Après la destitution de Wallenstein et le débarquement de Gustave-Adolphe, il fallait nommer un généralissime; on jugea nécessaire en même temps de réunir dans une seule main le commandement, jusqu'alors séparé, des troupes de l'empereur et de la Ligue. Maximilien de Bavière aspirait à ce poste important, qui pouvait mettre Ferdinand dans sa dépendance; mais cette raison-là même excitait celui-ci à le rechercher pour son fils aîné, le roi de Hongrie. Pour éloigner les deux concurrents et satisfaire, dans une certaine mesure, l'un et l'autre parti, on finit par donner le commandement à Tilly, général de la Ligue, qui passa dès lors du service de la Bavière à celui de l'Autriche. Les armées que Ferdinand avait sur le territoire allemand montaient, après la réduction des troupes de Wallenstein, à quarante mille hommes environ; les forces de la Ligue n'étaient guère moindres: les unes et les autres commandées par d'excellents officiers, exercées par de nombreuses campagnes, et fières d'une longue suite de victoires. Avec de pareilles forces, on croyait avoir d'autant moins à craindre l'approche du roi de Suède, que l'on occupait la Poméranie et le Mecklembourg, les seules portes par lesquelles il pût entrer en Allemagne.
Après la tentative malheureuse du roi de Danemark pour arrêter les progrès de l'empereur, Gustave-Adolphe était en Europe le seul prince de qui la liberté mourante pût espérer son salut, le seul en même temps dont l'intervention fût provoquée par les motifs politiques les plus graves, justifiée par les offenses qu'il avait reçues, et qui fût, par ses qualités personnelles, à la hauteur d'une si hasardeuse entreprise. De puissantes raisons d'État, qui lui étaient communes avec le Danemark, l'avaient porté, même avant l'ouverture de la guerre dans la basse Saxe, à offrir sa personne et ses armées pour la défense de l'Allemagne. Christian IV, pour son propre malheur, l'avait alors écarté. Depuis ce temps, l'insolence de Wallenstein et l'orgueil despotique de l'empereur ne lui avaient pas épargné les provocations, qui, en lui, devaient irriter l'homme et déterminer le roi. Des troupes impériales avaient été envoyées au secours du roi de Pologne, Sigismond, pour défendre la Prusse contre les Suédois. Le roi s'étant plaint à Wallenstein de ces hostilités, on lui répondit que l'empereur avait trop de soldats et croyait devoir les employer à aider ses amis. Ce même Wallenstein avait renvoyé, avec une hauteur offensante, du congrès tenu à Lubeck pour traiter avec le Danemark, les députés suédois, et, comme ils ne s'étaient pas laissé rebuter pour cela, il les avait menacés de violences contraires au droit des nations. Ferdinand avait fait insulter le pavillon suédois et intercepter des dépêches que Gustave envoyait en Transylvanie. Il continuait d'entraver la paix entre la Pologne et la Suède, et de refuser à Gustave le titre de roi.
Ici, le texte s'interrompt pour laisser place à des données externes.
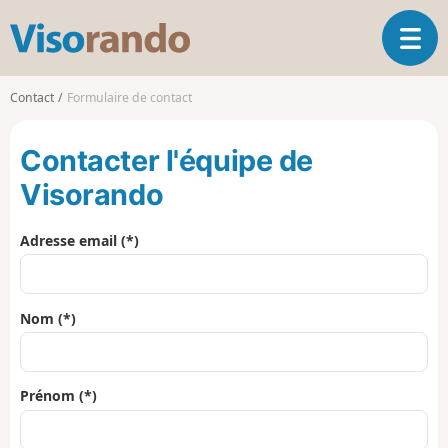
V
O
i
u
s
v
o
Contact
Formulaire de contact
r
r
i
a
Contacter l'équipe de
r
n
l
d
Visorando
a
o
n
a
Adresse email (*)
v
i
g
Nom (*)
a
t
i
o
Prénom (*)
n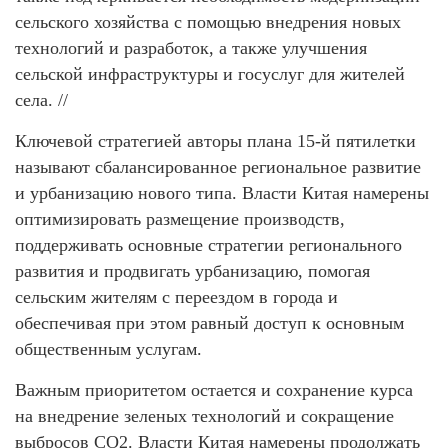
сельского хозяйства с помощью внедрения новых
технологий и разработок, а также улучшения
сельской инфраструктуры и госуслуг для жителей
села. //
Ключевой стратегией авторы плана 15-й пятилетки
называют сбалансированное региональное развитие
и урбанизацию нового типа. Власти Китая намерены
оптимизировать размещение производств,
поддерживать основные стратегии регионального
развития и продвигать урбанизацию, помогая
сельским жителям с переездом в города и
обеспечивая при этом равный доступ к основным
общественным услугам.
Важным приоритетом остается и сохранение курса
на внедрение зеленых технологий и сокращение
выбросов СО2. Власти Китая намерены продолжать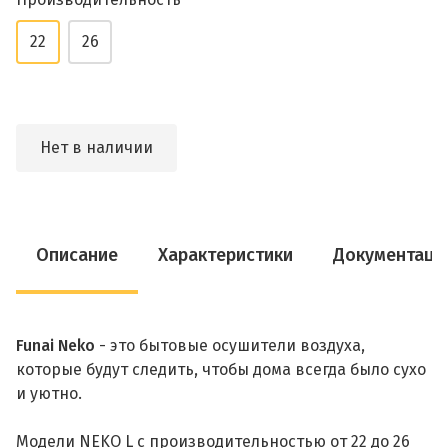
22
26
Нет в наличии
Описание
Характеристики
Документаци
Funai Neko
- это бытовые осушители воздуха,
которые будут следить, чтобы дома всегда было сухо
и уютно.
Модели NEKO L с производительностью от 22 до 26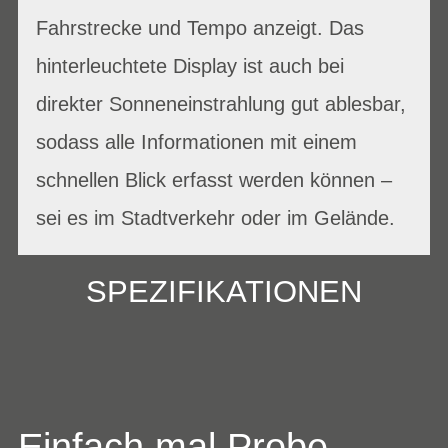
Fahrstrecke und Tempo anzeigt. Das
hinterleuchtete Display ist auch bei
direkter Sonneneinstrahlung gut ablesbar,
sodass alle Informationen mit einem
schnellen Blick erfasst werden können –
sei es im Stadtverkehr oder im Gelände.
SPEZIFIKATIONEN
Einfach mal Probe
Il n'avait jugé dignes d'aucune attention les représentations réitérées de Gustave, et, au lieu d'accorder la satisfaction demandée pour les anciennes offenses, il en avait ajouté de nouvelles.
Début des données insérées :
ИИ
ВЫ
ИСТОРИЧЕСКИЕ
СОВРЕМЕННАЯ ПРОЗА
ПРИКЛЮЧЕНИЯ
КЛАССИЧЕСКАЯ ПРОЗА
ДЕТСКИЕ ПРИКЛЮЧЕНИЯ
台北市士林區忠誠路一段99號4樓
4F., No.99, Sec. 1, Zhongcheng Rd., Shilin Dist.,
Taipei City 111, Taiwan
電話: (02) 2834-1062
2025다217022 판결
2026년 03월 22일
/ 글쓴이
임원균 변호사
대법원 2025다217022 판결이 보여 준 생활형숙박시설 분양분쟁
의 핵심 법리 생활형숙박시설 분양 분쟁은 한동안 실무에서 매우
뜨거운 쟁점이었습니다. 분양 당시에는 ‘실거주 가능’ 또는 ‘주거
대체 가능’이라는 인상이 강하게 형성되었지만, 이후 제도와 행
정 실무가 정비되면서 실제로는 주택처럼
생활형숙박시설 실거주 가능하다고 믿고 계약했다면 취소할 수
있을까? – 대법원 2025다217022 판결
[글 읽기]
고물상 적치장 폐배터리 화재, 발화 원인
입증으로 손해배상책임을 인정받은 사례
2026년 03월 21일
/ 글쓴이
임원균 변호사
Tant de provocations personnelles, soutenues par les raisons d'État et les motifs de conscience les plus graves, et fortifiées par les invitations les plus pressantes, venues d'Allemagne, devaient faire impression sur l'âme d'un prince d'autant plus jaloux de sa dignité royale qu'on pouvait avoir plus de penchant à la lui disputer, d'un prince que flattait infiniment la gloire de défendre les opprimés et qui aimait la guerre avec passion, comme le véritable élément de son génie. Mais, avant qu'une trêve et une paix avec la Pologne lui laissât les mains libres, il ne pouvait songer sérieusement à une guerre nouvelle et pleine de dangers.